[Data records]
⟨

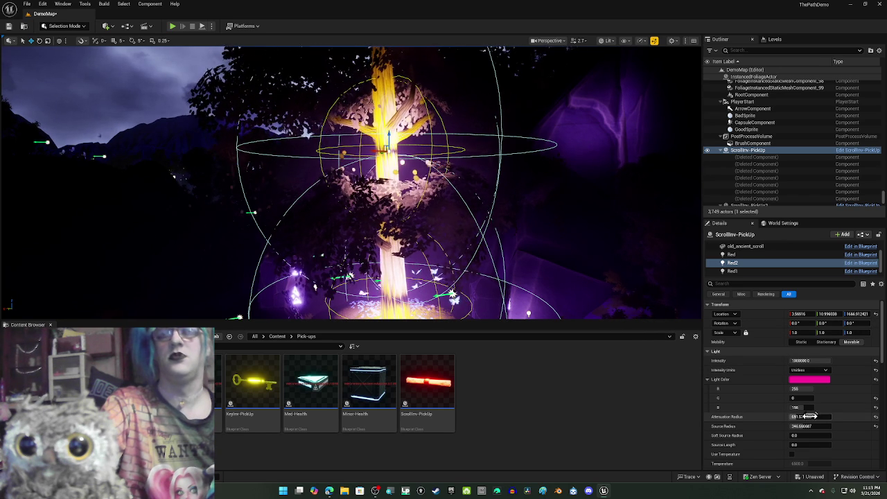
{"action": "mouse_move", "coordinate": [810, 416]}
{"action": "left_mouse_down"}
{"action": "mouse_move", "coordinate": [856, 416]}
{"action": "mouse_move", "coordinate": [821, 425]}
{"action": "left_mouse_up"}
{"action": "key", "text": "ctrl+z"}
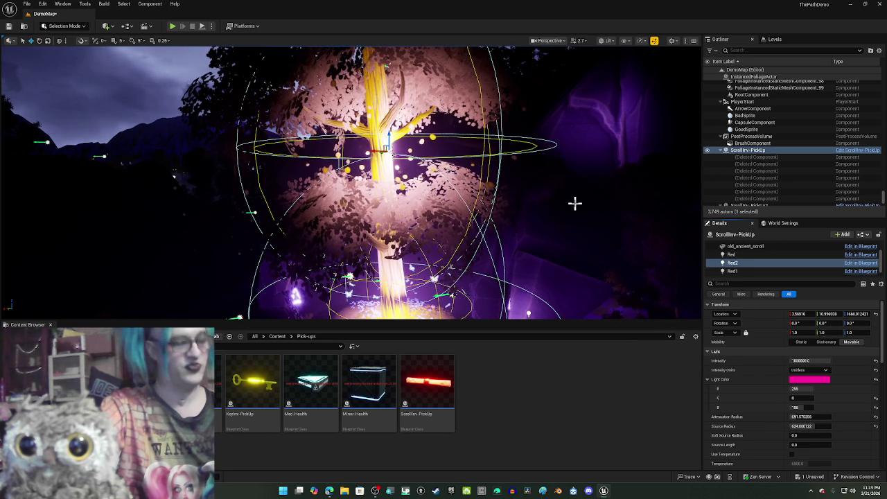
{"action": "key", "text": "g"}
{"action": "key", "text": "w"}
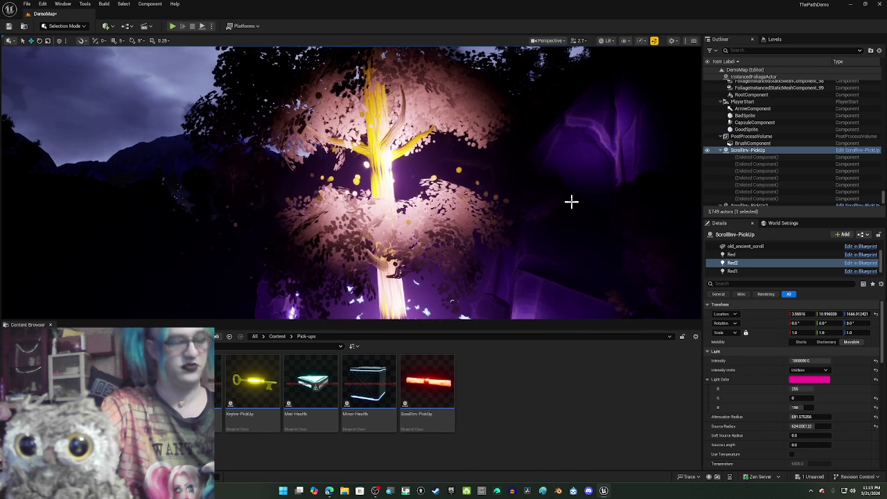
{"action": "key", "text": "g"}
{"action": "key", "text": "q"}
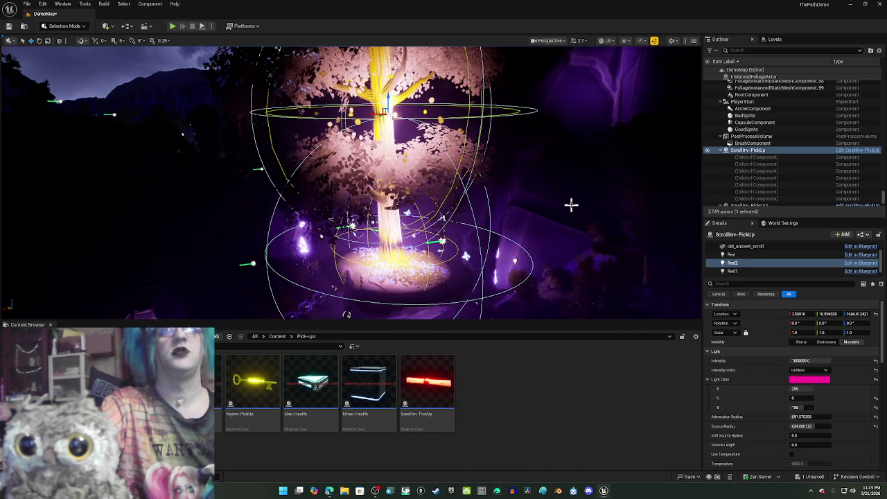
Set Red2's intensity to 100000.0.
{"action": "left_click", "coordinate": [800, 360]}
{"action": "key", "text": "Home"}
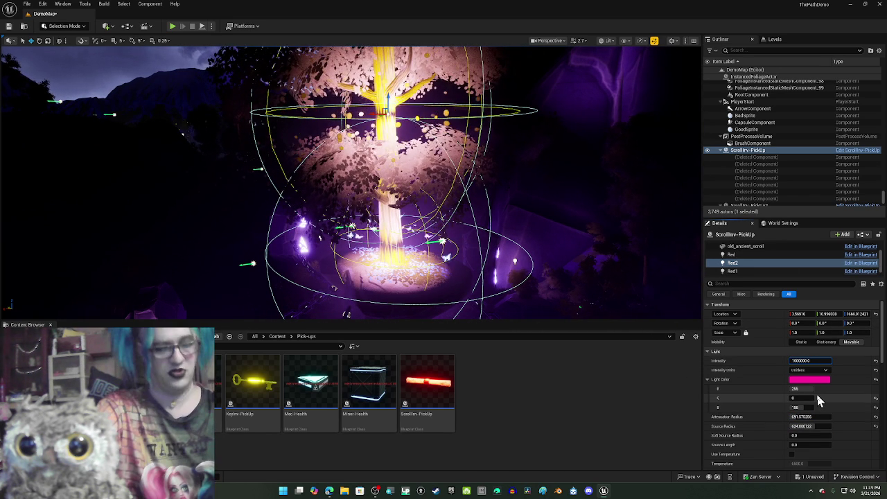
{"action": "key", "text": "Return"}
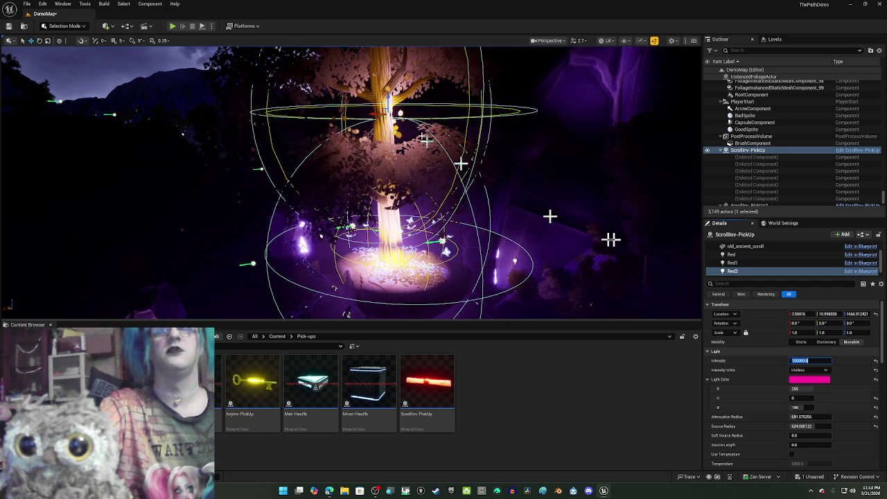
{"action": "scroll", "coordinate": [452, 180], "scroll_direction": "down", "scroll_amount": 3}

⟩

Write out the data above in full and exactly, but without the pictures.

{"action": "mouse_move", "coordinate": [810, 416]}
{"action": "left_mouse_down"}
{"action": "mouse_move", "coordinate": [856, 416]}
{"action": "mouse_move", "coordinate": [821, 425]}
{"action": "left_mouse_up"}
{"action": "key", "text": "ctrl+z"}
{"action": "key", "text": "g"}
{"action": "key", "text": "w"}
{"action": "key", "text": "g"}
{"action": "key", "text": "q"}
Set Red2's intensity to 100000.0.
{"action": "left_click", "coordinate": [800, 360]}
{"action": "key", "text": "Home"}
{"action": "key", "text": "Return"}
{"action": "scroll", "coordinate": [452, 180], "scroll_direction": "down", "scroll_amount": 3}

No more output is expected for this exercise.